Evidencing the Implicit Identity: Dangerous Ambiguities in Queer Asylum Law

The LGBTQ+ community has endured a complicated history of discrimination in United States courts of immigration. Under U.S. law, a refugee is legally defined as one who can "demonstrate that they were persecuted or fear persecution due to race, religion, nationality, political opinion, or membership in a particular social group." [1] "Particular social group" suggests  an intentionally ambiguous, theoretically "all-encompassing" category. While its ambiguity may be used for purposes of inclusion, one may discern that such language risks bias infiltration and foster far more exclusionary practices. The history of queer exclusion is a long one: In the 1950s, queer immigrants—denoted as "psychopathic personalities''—were specifically forbidden from becoming U.S. citizens; the 1965 Immigration Reform Act referred to homosexuality as "sexual deviation;" the ban on HIV-positive immigrants endured until 2010. [2]  But in the early 2000s, the legal paradigm began a subtle shift for the better: under the category of "particular social groups'' of those seeking asylum, U.S. immigration increasingly began to recognize those who listed their LGBTQ+ identity as potentially belonging to a persecuted group that was qualified for refugee status. However, proving one's past or future persecutory risks on account of belonging to such a broad social category—a task known as the "Nexus" dilemma—invites discretion in what can constitute proof of membership to the queer community. This dilemma is furthermore complicated by the Bureau for Immigration Appeals (BIA), which defines group membership as being based on an unambiguous, "immutable characteristic." [3] Amanfi v. Ashcroft, a 2003 case reviewed by the Third Circuit U.S. Court of Appeals, was a crucial case highlighting the uncertainty of proving sexual identity—as well as the linkage of outwardly acknowledged acts and personal identity—in asylum law. 

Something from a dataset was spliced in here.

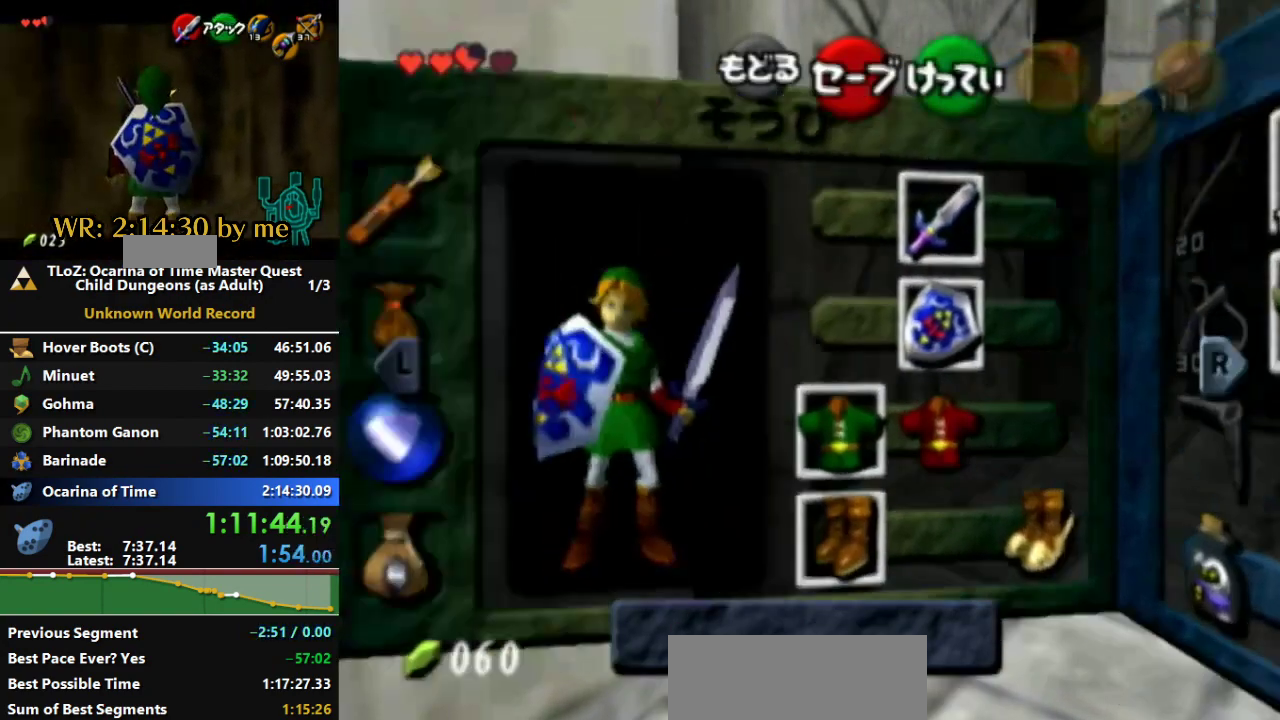
{"dt_ms": 500, "buttons": ["R1"], "left_stick": "center", "right_stick": "center", "events": [[100, "A", "down"], [100, "left_stick", "left"], [300, "A", "up"], [300, "left_stick", "center"]]}
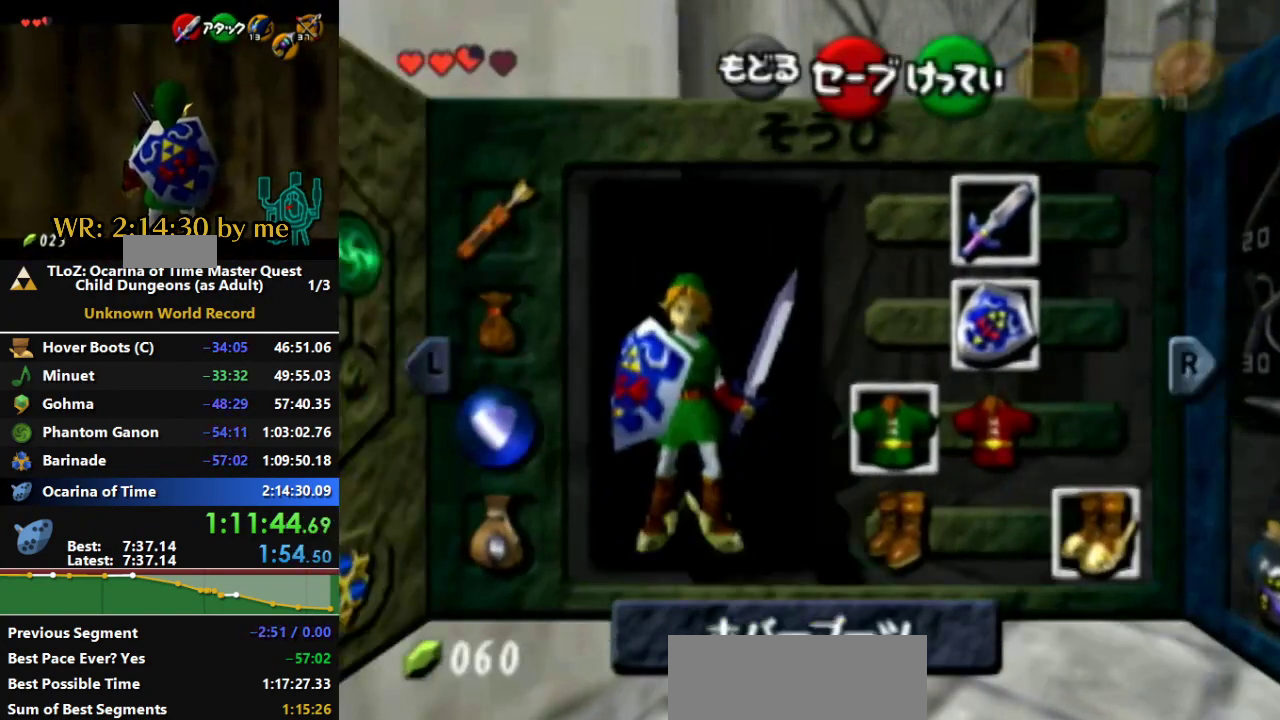
{"dt_ms": 500, "buttons": ["R1"], "left_stick": "center", "right_stick": "center", "events": []}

Amanfi began with a claim by a heterosexual Ghanaian citizen that he had been persecuted by the "Blood Temple" cult, as well as by the Ghanaian police, due to their belief that he was a homosexual man. Amanfi explained that he had initially been kidnapped by the cult for sacrificial purposes. Placed in captivity, he engaged in homosexual activity so as to render himself impure for sacrifice. Discovered by his captors, they beat him before bringing him to the police, where he endured public torture. [4] Despite the cult's perception and his conduct, Amanfi still identified as a heterosexual man. His asylum in the United States was sought on the basis of further persecution in Ghana, not because he was to be sacrificed, but rather on account of his perceived homosexuality. The BIA had previously ruled that “[p]ersecution for ‘imputed’ grounds (e.g., where one is erroneously thought to hold particular political opinions or mistakenly believed to be a member of a religious sect) can satisfy the ‘refugee’ definition.” [5] This notion entails that the prosecutor's perception of the individual's identity can threaten that individual’s security, even if their perception does not align with an individual's true identity. However, in this case, with homosexuality as the implicit identity in question, the BIA was unwilling to extend the notion of imputed persecution.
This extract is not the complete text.